Mr Fingerprint loses defamation case
December 16 2015

Picture: New Yorker Magazine
In July 2010, David Grann published an important investigative article in the New Yorker magazine highlighting the work of Peter Paul Biro (above), a restorer and art investigator who claimed to be able to authenticate pictures by finding fingerprints on them and matching them with the artist in question. The article claimed, essentially, that Biro was making things up, and found that he had an awkward history involving court cases and suspect paintings. In the most damaging passage, the New Yorker deduced that in one case - an alleged Jackson Pollock - Biro had taken real fingerprints from Pollock's studio, and then applied copies of them onto the painting in question. Very quickly, Biro's reputation collapsed.
Biro sued the magazine, and others, but this week finally lost his case. It's a shame it dragged on for so long.
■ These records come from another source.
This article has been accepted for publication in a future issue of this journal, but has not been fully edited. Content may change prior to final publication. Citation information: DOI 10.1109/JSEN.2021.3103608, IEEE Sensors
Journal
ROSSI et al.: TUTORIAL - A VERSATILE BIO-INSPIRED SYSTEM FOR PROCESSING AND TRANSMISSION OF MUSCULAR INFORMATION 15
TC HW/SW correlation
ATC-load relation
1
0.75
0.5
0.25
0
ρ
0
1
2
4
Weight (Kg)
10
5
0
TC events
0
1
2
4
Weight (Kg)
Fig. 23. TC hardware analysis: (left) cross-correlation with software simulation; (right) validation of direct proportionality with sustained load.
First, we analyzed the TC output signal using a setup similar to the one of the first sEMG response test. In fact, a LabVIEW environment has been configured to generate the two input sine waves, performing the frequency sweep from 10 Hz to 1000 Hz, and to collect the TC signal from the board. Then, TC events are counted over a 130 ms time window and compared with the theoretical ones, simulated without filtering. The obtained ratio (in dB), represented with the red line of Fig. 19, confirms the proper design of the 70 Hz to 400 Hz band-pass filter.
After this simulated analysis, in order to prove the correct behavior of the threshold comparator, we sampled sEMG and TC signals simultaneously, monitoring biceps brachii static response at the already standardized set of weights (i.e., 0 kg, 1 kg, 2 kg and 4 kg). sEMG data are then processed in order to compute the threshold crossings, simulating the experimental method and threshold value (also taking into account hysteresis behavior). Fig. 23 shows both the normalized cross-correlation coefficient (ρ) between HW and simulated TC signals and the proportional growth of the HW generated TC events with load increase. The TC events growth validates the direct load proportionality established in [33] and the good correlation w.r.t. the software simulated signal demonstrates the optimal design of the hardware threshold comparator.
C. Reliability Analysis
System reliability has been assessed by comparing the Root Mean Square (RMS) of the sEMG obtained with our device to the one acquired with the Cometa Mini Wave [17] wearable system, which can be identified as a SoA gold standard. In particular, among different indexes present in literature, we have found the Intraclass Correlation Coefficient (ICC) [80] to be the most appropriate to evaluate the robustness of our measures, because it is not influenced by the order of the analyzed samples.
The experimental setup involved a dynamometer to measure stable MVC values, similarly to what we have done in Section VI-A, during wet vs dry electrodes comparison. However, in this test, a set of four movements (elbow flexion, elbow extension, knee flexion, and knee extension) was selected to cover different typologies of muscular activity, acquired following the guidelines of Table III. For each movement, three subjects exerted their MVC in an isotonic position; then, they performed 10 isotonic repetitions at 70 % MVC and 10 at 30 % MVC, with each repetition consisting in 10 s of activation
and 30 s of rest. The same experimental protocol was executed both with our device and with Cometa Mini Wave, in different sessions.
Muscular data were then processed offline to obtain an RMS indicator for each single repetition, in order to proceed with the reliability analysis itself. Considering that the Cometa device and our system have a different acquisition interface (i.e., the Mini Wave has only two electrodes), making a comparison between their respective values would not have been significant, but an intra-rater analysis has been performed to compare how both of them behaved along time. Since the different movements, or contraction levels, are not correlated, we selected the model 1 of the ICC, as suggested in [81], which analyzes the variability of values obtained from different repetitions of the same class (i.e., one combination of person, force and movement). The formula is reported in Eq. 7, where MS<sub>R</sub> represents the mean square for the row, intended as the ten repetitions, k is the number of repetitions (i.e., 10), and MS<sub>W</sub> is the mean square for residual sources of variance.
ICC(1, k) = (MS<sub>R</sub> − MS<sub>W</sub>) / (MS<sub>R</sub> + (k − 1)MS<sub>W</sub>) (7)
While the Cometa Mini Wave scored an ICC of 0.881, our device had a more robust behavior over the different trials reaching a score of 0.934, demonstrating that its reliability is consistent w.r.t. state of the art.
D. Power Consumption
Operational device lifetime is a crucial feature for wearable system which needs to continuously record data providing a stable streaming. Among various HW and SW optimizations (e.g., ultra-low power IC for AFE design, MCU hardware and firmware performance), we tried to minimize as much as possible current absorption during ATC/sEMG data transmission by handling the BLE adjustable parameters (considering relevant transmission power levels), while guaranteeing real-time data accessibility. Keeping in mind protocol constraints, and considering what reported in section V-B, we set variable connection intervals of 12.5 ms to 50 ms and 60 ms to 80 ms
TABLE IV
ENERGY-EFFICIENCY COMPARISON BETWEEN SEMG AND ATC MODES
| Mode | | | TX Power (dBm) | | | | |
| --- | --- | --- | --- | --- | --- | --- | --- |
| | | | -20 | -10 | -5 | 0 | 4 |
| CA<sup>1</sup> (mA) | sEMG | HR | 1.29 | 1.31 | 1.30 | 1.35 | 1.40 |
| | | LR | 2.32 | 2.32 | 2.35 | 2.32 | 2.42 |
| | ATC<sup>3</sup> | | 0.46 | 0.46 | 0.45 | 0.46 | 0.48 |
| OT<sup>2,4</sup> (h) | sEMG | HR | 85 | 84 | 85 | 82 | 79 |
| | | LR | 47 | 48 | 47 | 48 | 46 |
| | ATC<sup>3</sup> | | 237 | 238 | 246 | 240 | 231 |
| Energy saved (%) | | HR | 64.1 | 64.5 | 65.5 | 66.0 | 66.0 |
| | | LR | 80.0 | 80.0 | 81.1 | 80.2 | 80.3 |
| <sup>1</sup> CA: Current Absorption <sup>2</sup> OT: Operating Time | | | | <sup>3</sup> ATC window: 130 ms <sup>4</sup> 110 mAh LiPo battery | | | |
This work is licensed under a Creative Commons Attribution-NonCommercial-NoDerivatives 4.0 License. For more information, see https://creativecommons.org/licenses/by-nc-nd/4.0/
Before the New Yorker article, Biro was involved in a lot of important art investigations. He was asked, for example, to analyse a fingerprint apparently found on the 'Bella Principessa' drawing attributed by Prof. Martin Kemp to Leonardo. Here's a passage from the New Yorker article which sets out how Biro apparently 'found' a finger-print on the Bella Principessa, with the aid of our old friend the 'multi-spectral camera' (the one invented by Pascal Cotte):
Even in a high-resolution photograph, the fingerprint was unreadable; Biro called it “complete visual confusion.” Many fingerprint examiners, he said, would have been stymied. Then, as if he were lining up a row of mug shots, he called up a series of photographs from a multispectral-imaging camera. Because the images had been made with different wavelengths of light, none of them looked exactly the same. In some photographs, the texture of the parchment—the background “noise,” as Biro put it—was pronounced. In others, the ridge patterns in the fingerprint were accentuated and the parchment all but faded away. From one photograph to the next, Biro said, “the smudge becomes clearer.” Still, it was not clear enough. His next step, he said, was “proprietary.” Using advanced image-processing software, he subtracted the background noise from each image, until only the clearest parts of the fingerprint remained. Finally, he said, clicking on another icon, “You get this.”
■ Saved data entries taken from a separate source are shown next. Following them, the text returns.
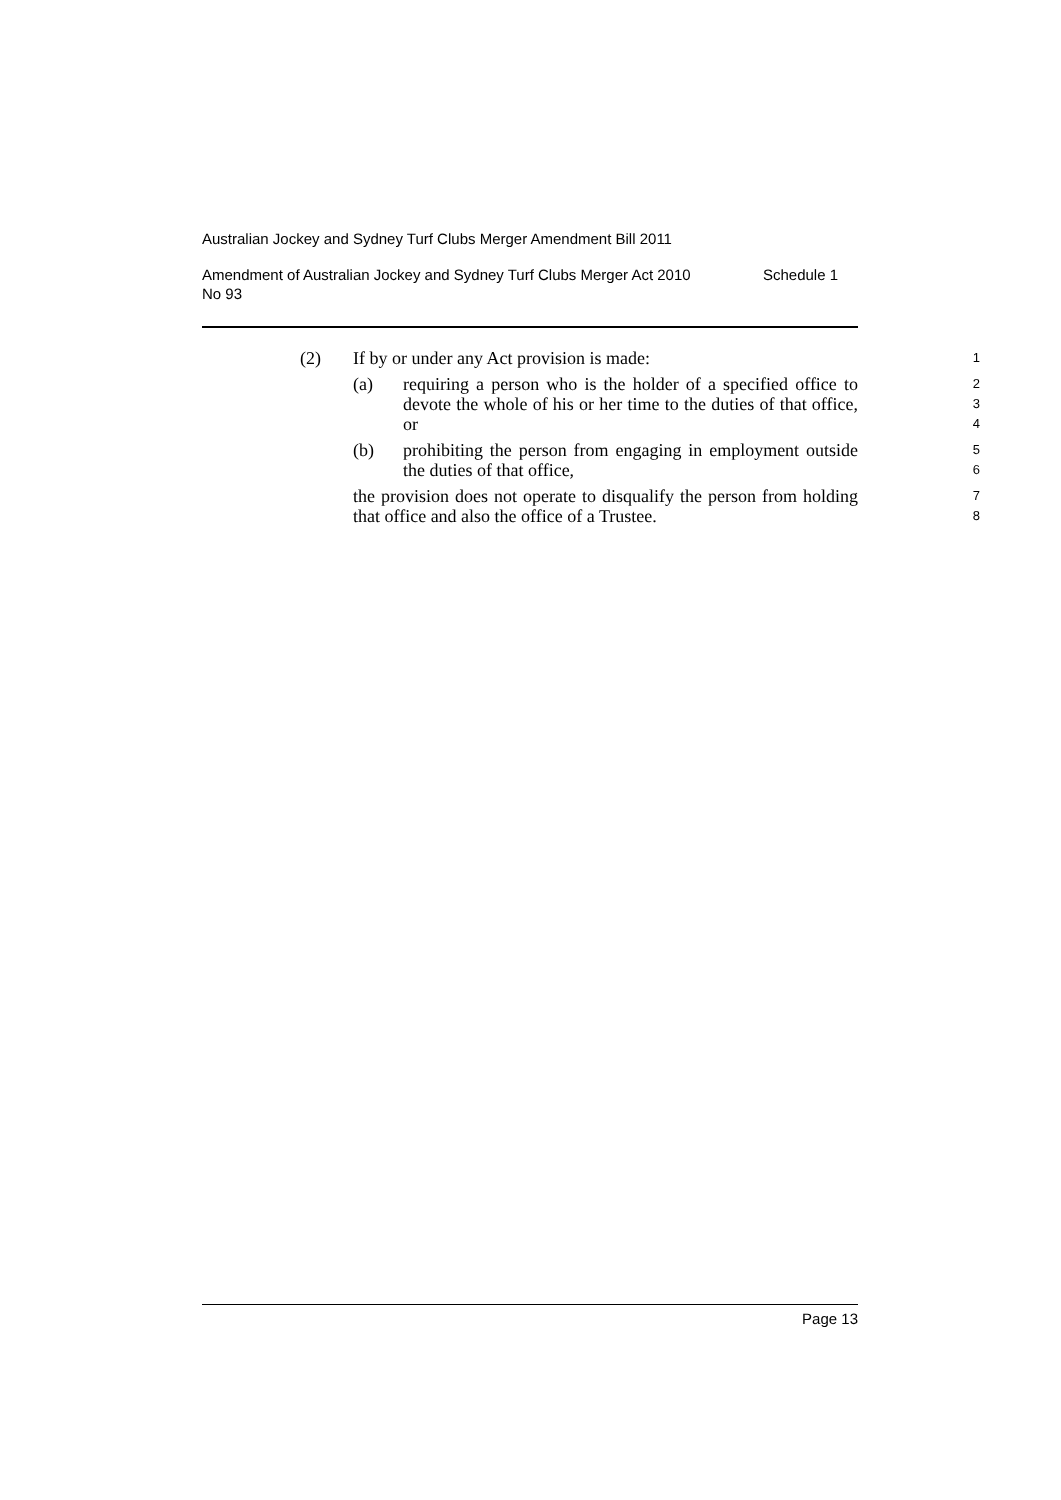Australian Jockey and Sydney Turf Clubs Merger Amendment Bill 2011
Amendment of Australian Jockey and Sydney Turf Clubs Merger Act 2010
No 93 Schedule 1
(2) If by or under any Act provision is made: 1
(a) requiring a person who is the holder of a specified office to devote the whole of his or her time to the duties of that office, or 2
3
4
(b) prohibiting the person from engaging in employment outside the duties of that office, 5
6
the provision does not operate to disqualify the person from holding that office and also the office of a Trustee. 7
8
Page 13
The smudge had been transformed into a more legible print: now, at least, there were the outlines of ridges and bumps. When I asked Biro if he worried that his method might be flawed, he said that during nearly two decades of fingerprint examinations he had “not made one mistake.” He added, “I take a long time and I don’t allow myself to be rushed.”
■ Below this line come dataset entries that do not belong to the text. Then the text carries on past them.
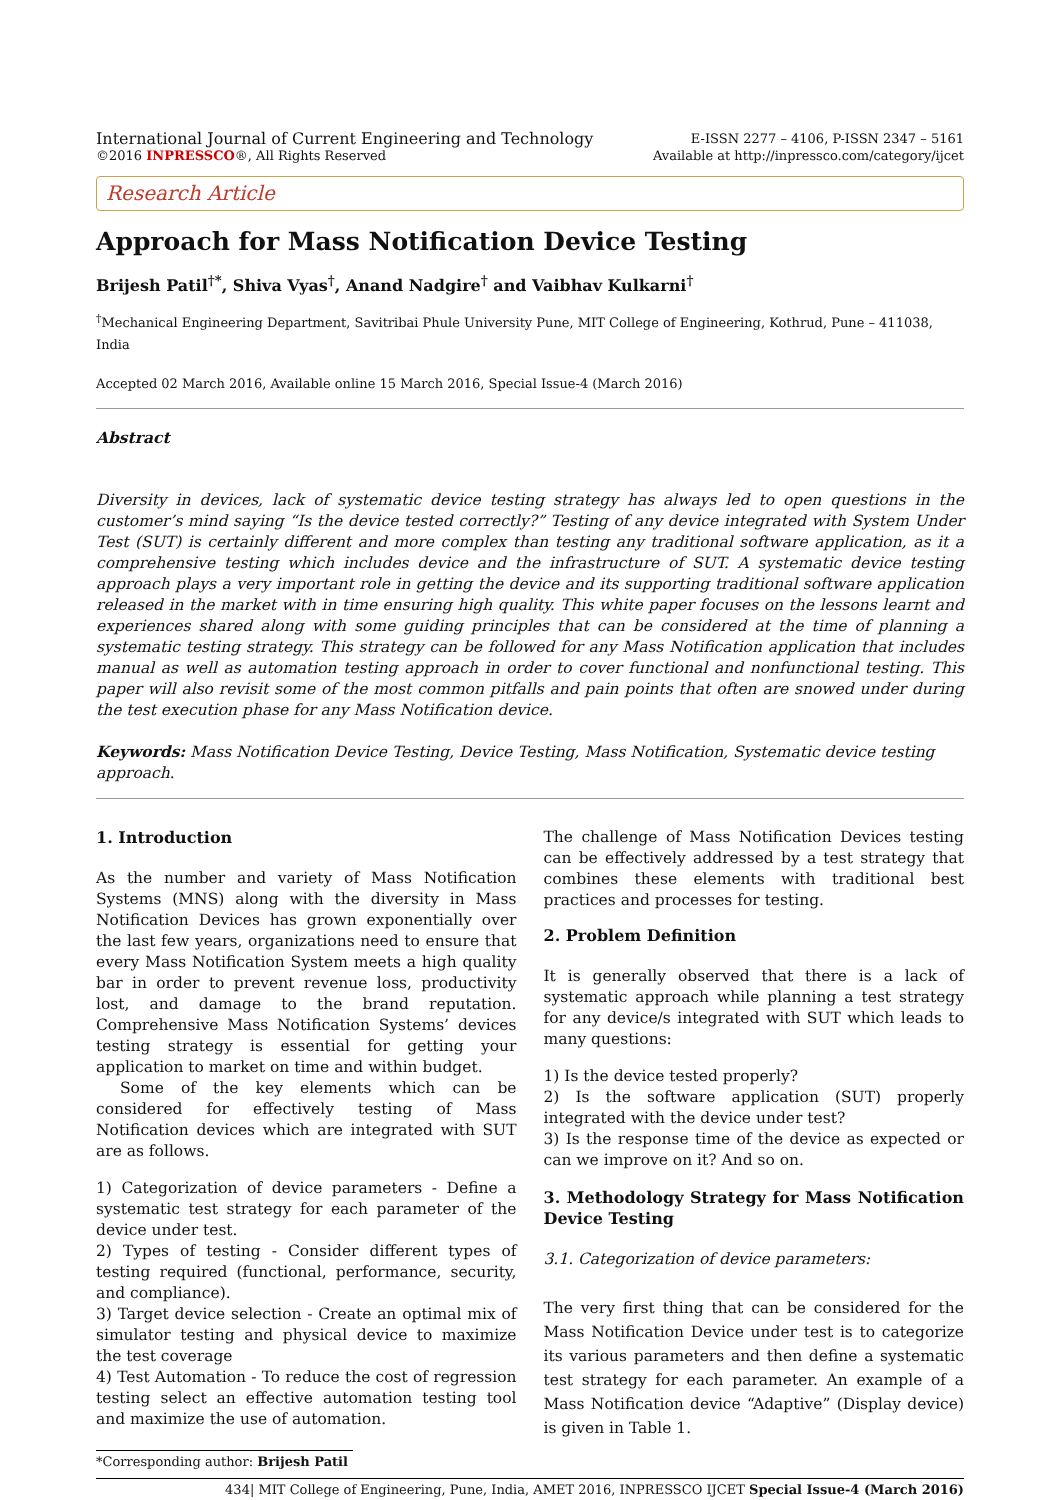International Journal of Current Engineering and Technology
©2016 INPRESSCO®, All Rights Reserved
E-ISSN 2277 – 4106, P-ISSN 2347 – 5161
Available at http://inpressco.com/category/ijcet
Research Article
Approach for Mass Notification Device Testing
Brijesh Patil<sup>†*</sup>, Shiva Vyas<sup>†</sup>, Anand Nadgire<sup>†</sup> and Vaibhav Kulkarni<sup>†</sup>
<sup>†</sup> Mechanical Engineering Department, Savitribai Phule University Pune, MIT College of Engineering, Kothrud, Pune – 411038, India
Accepted 02 March 2016, Available online 15 March 2016, Special Issue-4 (March 2016)
Abstract
Diversity in devices, lack of systematic device testing strategy has always led to open questions in the customer’s mind saying “Is the device tested correctly?” Testing of any device integrated with System Under Test (SUT) is certainly different and more complex than testing any traditional software application, as it a comprehensive testing which includes device and the infrastructure of SUT. A systematic device testing approach plays a very important role in getting the device and its supporting traditional software application released in the market with in time ensuring high quality. This white paper focuses on the lessons learnt and experiences shared along with some guiding principles that can be considered at the time of planning a systematic testing strategy. This strategy can be followed for any Mass Notification application that includes manual as well as automation testing approach in order to cover functional and nonfunctional testing. This paper will also revisit some of the most common pitfalls and pain points that often are snowed under during the test execution phase for any Mass Notification device.
Keywords: Mass Notification Device Testing, Device Testing, Mass Notification, Systematic device testing approach.
1. Introduction
As the number and variety of Mass Notification Systems (MNS) along with the diversity in Mass Notification Devices has grown exponentially over the last few years, organizations need to ensure that every Mass Notification System meets a high quality bar in order to prevent revenue loss, productivity lost, and damage to the brand reputation. Comprehensive Mass Notification Systems’ devices testing strategy is essential for getting your application to market on time and within budget.
Some of the key elements which can be considered for effectively testing of Mass Notification devices which are integrated with SUT are as follows.
1) Categorization of device parameters - Define a systematic test strategy for each parameter of the device under test.
2) Types of testing - Consider different types of testing required (functional, performance, security, and compliance).
3) Target device selection - Create an optimal mix of simulator testing and physical device to maximize the test coverage
4) Test Automation - To reduce the cost of regression testing select an effective automation testing tool and maximize the use of automation.
*Corresponding author: Brijesh Patil
The challenge of Mass Notification Devices testing can be effectively addressed by a test strategy that combines these elements with traditional best practices and processes for testing.
2. Problem Definition
It is generally observed that there is a lack of systematic approach while planning a test strategy for any device/s integrated with SUT which leads to many questions:
1) Is the device tested properly?
2) Is the software application (SUT) properly integrated with the device under test?
3) Is the response time of the device as expected or can we improve on it? And so on.
3. Methodology Strategy for Mass Notification Device Testing
3.1. Categorization of device parameters:
The very first thing that can be considered for the Mass Notification Device under test is to categorize its various parameters and then define a systematic test strategy for each parameter. An example of a Mass Notification device “Adaptive” (Display device) is given in Table 1.
434| MIT College of Engineering, Pune, India, AMET 2016, INPRESSCO IJCET Special Issue-4 (March 2016)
In other words, if you look at enough multi-spectral images in the right way, there's a danger you can end up seeing what you want to see. Regrettably, Biro's results made it into the book heralding the 'Bella Principessa' as a Leonardo, somewhat undermining the whole project. The book was published in March 2010. I remember reading the fingerprint chapter, and thinking it was all extremely speculative, and very far from anything like a convincing match. But it was greeted at the time as a great discovery, mainly because Biro was a 'forensic' investigator, and the fingerprint was found using whizzy new scientific imagery. I'm afraid the whole saga is just more evidence of the tendency (as discussed below with the recent Mona Lisa story) for us to believe any art historican pronouncements if they're made by scientists, or even pseudo-scientists.
I have have a fear that if it hadn't been for the New Yorker's excellent article, Biro's methodology and questionable results would have proceeded almost unchallenged. I remember discussing his techniques with people at the time the Bella Principessa book was launched, and being surprised by their conviction that such 'forensic' methods would become a mainstay of 'modern connoisseurship'. I can sort of understand why - for fingerprinting is infallible in the criminal justice world, and its translation into art authentication seemed difficult to challenge. Biro was being hired and consulted by people's whose opinions count in the art world, and the 'Turners' and 'Picassos' were all beginning to enter the system. So - thank goodness for David Grann.